Nvl2¶
Overview¶
The Nvl2 expression provides a conditional replacement based on whether the first expression is null or not. If the first expression is not null, it returns the second expression; otherwise, it returns the third expression. This is a runtime-replaceable expression that gets transformed into an If(IsNotNull(expr1), expr2, expr3) construct during query planning.
Syntax¶
Arguments¶
| Argument | Type | Description |
|---|---|---|
| expr1 | Expression | The expression to test for null |
| expr2 | Expression | The value to return if expr1 is not null |
| expr3 | Expression | The value to return if expr1 is null |
Return Type¶
The return type is determined by the common type resolution between expr2 and expr3. The expression system will attempt to find a compatible type that both expressions can be cast to.
Supported Data Types¶
All data types are supported for expr1 since null checking is universal. The expr2 and expr3 expressions must be of compatible types that can be resolved to a common type through Spark's type coercion rules.
Algorithm¶
- Evaluate
expr1to determine if it produces a null value - If
expr1is not null, evaluate and returnexpr2 - If
expr1is null, evaluate and returnexpr3 - The actual implementation transforms this into
If(IsNotNull(expr1), expr2, expr3)at runtime - Short-circuit evaluation ensures only the necessary expressions are computed
Partitioning Behavior¶
This expression preserves partitioning characteristics:
- Does not require shuffle operations
- Maintains existing data partitioning
- Can be safely pushed down in query optimization
- Preserves partition pruning capabilities when used in filters
Edge Cases¶
- If
expr1evaluation throws an exception, the entire expression fails - If
expr2andexpr3have incompatible types, compilation will fail during analysis - Nested null checks are supported (expr2 or expr3 can also be Nvl2 expressions)

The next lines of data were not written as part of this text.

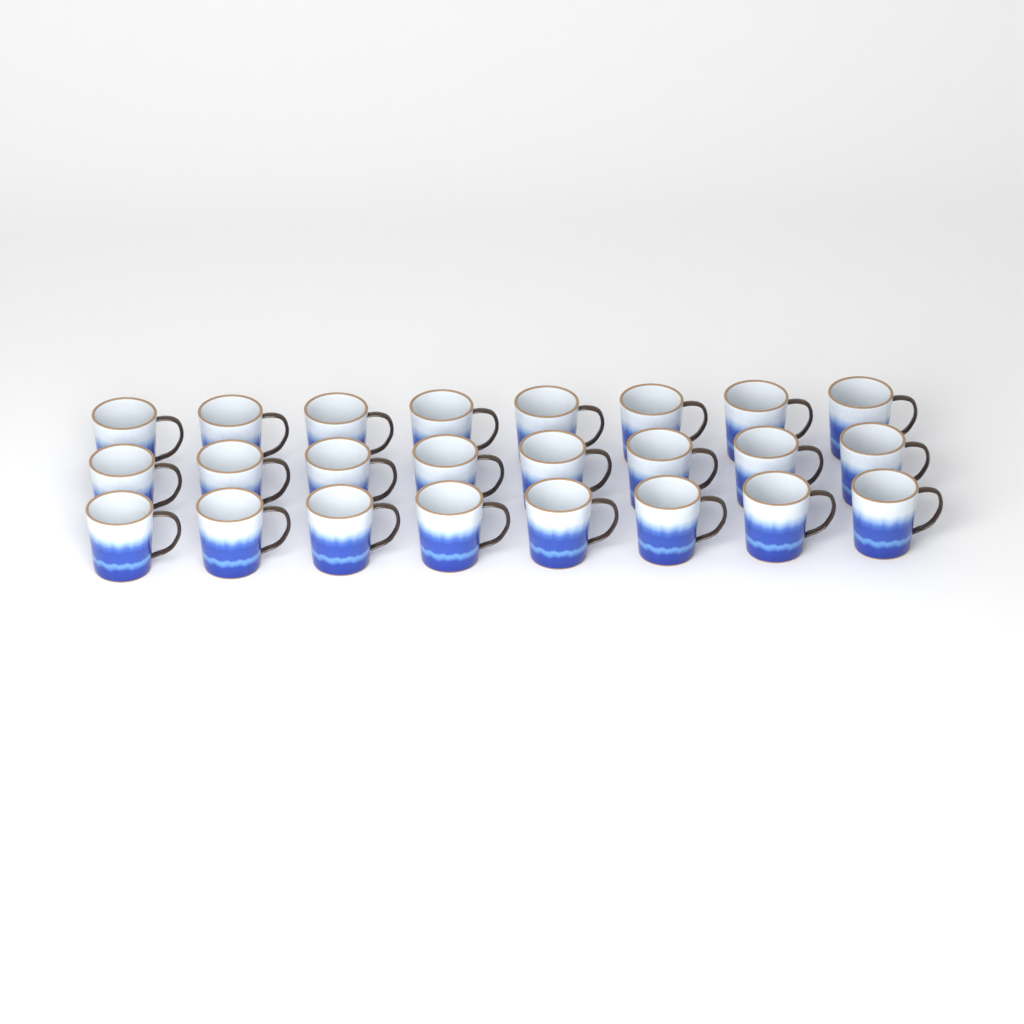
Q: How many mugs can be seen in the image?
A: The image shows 24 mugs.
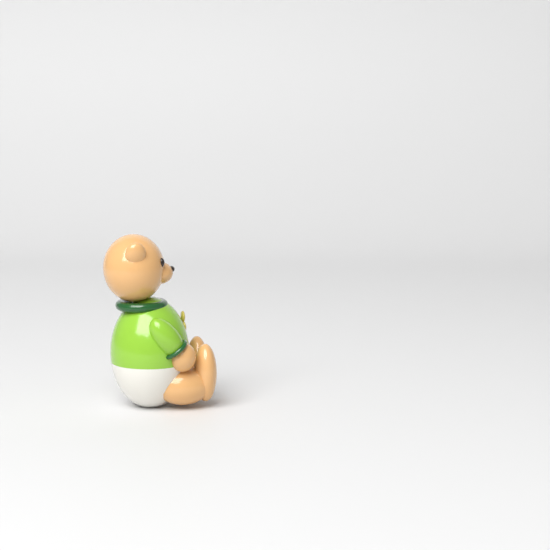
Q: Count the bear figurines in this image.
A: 1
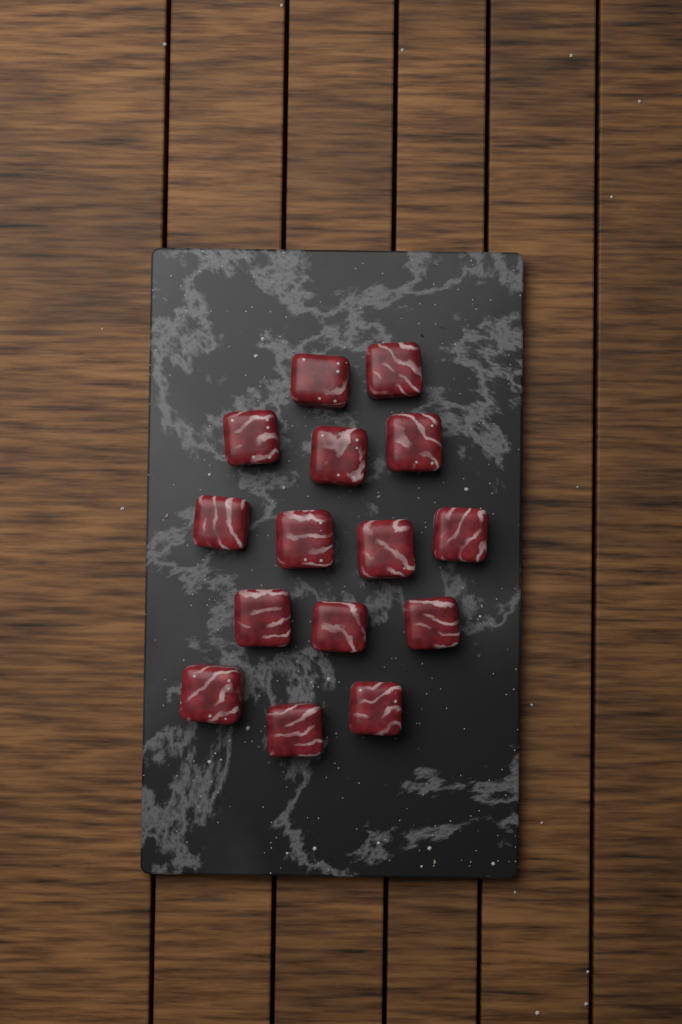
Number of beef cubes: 15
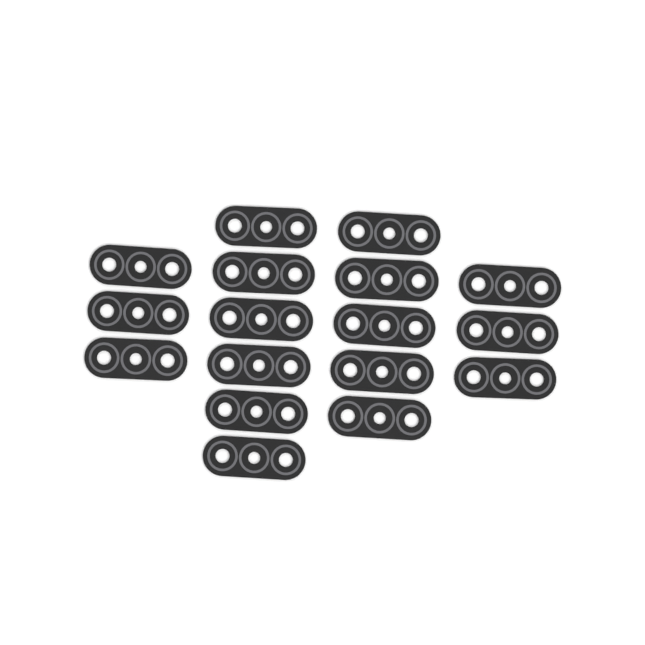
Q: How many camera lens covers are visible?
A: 17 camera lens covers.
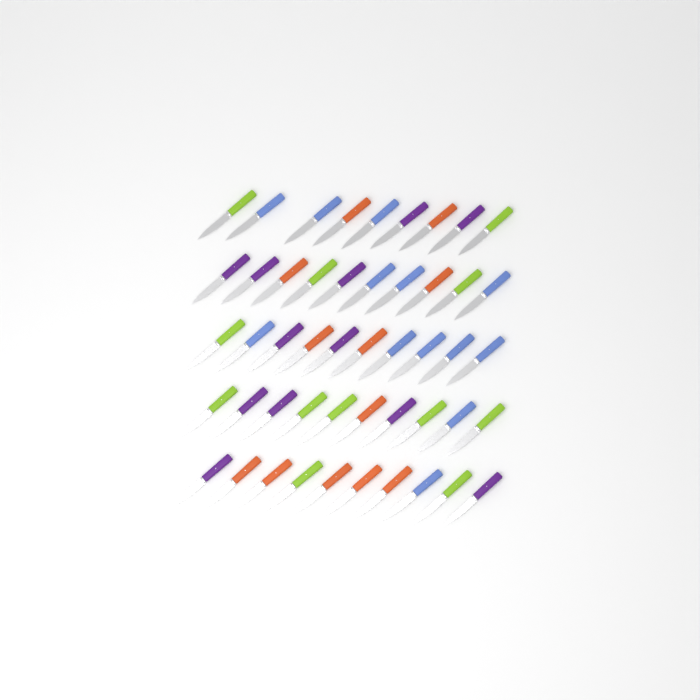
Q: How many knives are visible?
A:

- The expression supports lazy evaluation - only the chosen branch is computed
Code Generation¶
As a RuntimeReplaceable expression, Nvl2 supports Tungsten code generation through its replacement expression If(IsNotNull(expr1), expr2, expr3). The generated code will include optimized null checking and branching logic.
Examples¶
-- Replace null salary with 0, or use bonus if salary exists
SELECT NVL2(salary, bonus, 0) as final_amount FROM employees;
-- String replacement based on null check
SELECT NVL2(middle_name, CONCAT(first_name, ' ', middle_name, ' ', last_name),
CONCAT(first_name, ' ', last_name)) as full_name FROM users;
// DataFrame API equivalent
import org.apache.spark.sql.functions._
df.select(
when(col("salary").isNotNull, col("bonus"))
.otherwise(lit(0))
.alias("final_amount")
)
// Using conditional logic
df.select(
when(col("middle_name").isNotNull,
concat(col("first_name"), lit(" "), col("middle_name"), lit(" "), col("last_name")))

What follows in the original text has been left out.